Green bonds have emerged as a growing debt instrument for some asset managers, with estimates suggesting over $2 trillion in issuance over the past five years. However, very little analysis has been done to answer a key question: Does issuing a green bond lower companies’ or investors' climate transition risk?
As defined by the International Capital Market Association, green bonds are financial debt instruments that function in the same manner financially as traditional bonds, but they differ in that the proceeds must be exclusively applied to finance or re-finance, in part or in full, new and/or existing eligible green projects.
Comprising 4% of total outstanding bonds, their defining characteristic is that all funds raised go toward environmental projects, including: renewable energy; energy efficiency; pollution prevention and control; sustainable management of natural resources and land; conservation of terrestrial and aquatic life; clean transportation; sustainable water and wastewater management; adaptation to climate change; uptake of reusable, recyclable, refurbished, or eco-efficient materials; and buildings that meet recognized standards.
In terms of the maturity profile, green bonds typically have shorter terms (maturing before 2030) than general non-green corporate bonds, which more commonly have medium- to long-term maturities.
Assessing the financial impact of different climate scenarios and associated carbon pricing on a bond requires three steps:
Calculating the issuer’s financed emissions
Apportioning the climate budget at the company/issuer level
Calculating the potential carbon liability (PCL) of the outstanding debt from carbon pricing
(View the full calculation details in Emmi’s white paper, Corporate Fixed Income Climate Transition Risk.)
Emmi’s analysis reveals substantial climate transition risks across multiple sectors by 2030 under the Network for Greening the Financial System (NGFS) 1.5°C or 2°C scenarios. For example, under the Current Policies scenario, some companies' debt still remains at extreme financial liability without any future changes in carbon pricing.
This suggests their business models may be inherently unstable in the face of carbon pricing found today, something important for bond investors to consider in capital allocations.
The following tables also suggest that climate transition risks are not just concentrated in obvious carbon-intensive sectors.

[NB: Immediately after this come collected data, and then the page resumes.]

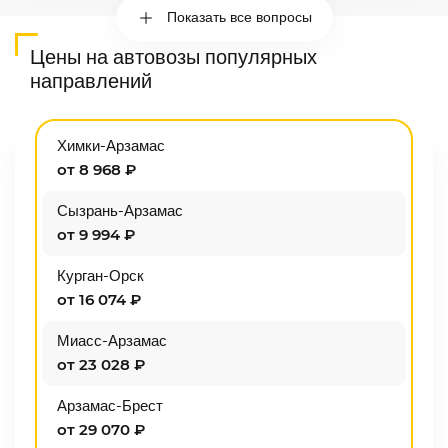
Показать все вопросы
Цены на автовозы популярных
направлений
Химки-Арзамас
от 8 968 ₽
Сызрань-Арзамас
от 9 994 ₽
Курган-Орск
от 16 074 ₽
Миасс-Арзамас
от 23 028 ₽
Арзамас-Брест
от 29 070 ₽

Risk extends across the industrial economy, potentially affecting various supply chains and financial markets. The large number of bonds involved indicates that these risks are widely distributed among investors and financial institutions.
Overall, Emmi’s analysis suggests that green bonds do not offer lower climate transition risk for investors by 2030, since the risk lies in the issuer's overall risk, not the bond.

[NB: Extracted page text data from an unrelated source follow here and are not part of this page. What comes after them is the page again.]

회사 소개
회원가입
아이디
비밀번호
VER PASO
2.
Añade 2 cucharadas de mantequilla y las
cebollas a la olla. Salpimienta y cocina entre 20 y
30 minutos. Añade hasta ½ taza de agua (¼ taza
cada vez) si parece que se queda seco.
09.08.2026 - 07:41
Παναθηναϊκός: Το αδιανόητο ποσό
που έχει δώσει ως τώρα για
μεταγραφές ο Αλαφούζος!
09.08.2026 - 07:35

By 2030, over $1trillion of this outstanding corporate debt is at risk of at least 90% carbon cost liability under 1.5°C Net Zero scenarios. That equates to over 4% of the listed corporate bond market at extreme financial carbon exposure over the next five years.

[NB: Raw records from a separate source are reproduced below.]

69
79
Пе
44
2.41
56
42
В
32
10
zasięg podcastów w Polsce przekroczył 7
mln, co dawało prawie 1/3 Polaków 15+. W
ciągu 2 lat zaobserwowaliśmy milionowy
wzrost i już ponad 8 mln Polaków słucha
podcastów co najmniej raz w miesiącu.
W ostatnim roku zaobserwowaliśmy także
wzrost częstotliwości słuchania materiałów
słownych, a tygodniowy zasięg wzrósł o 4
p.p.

Under more moderate Paris-aligned 2°C scenarios, Emmi still finds about $200 billion of debt issued across 71 companies at extreme financial liability by 2030.
For investors to reduce their transition risk they could consider investments in companies and/or sectors that are making efforts to address the root causes of climate risk. For example, by committing to reduce carbon emissions, setting measurable targets, diversifying revenue sources, and investing in new low carbon products.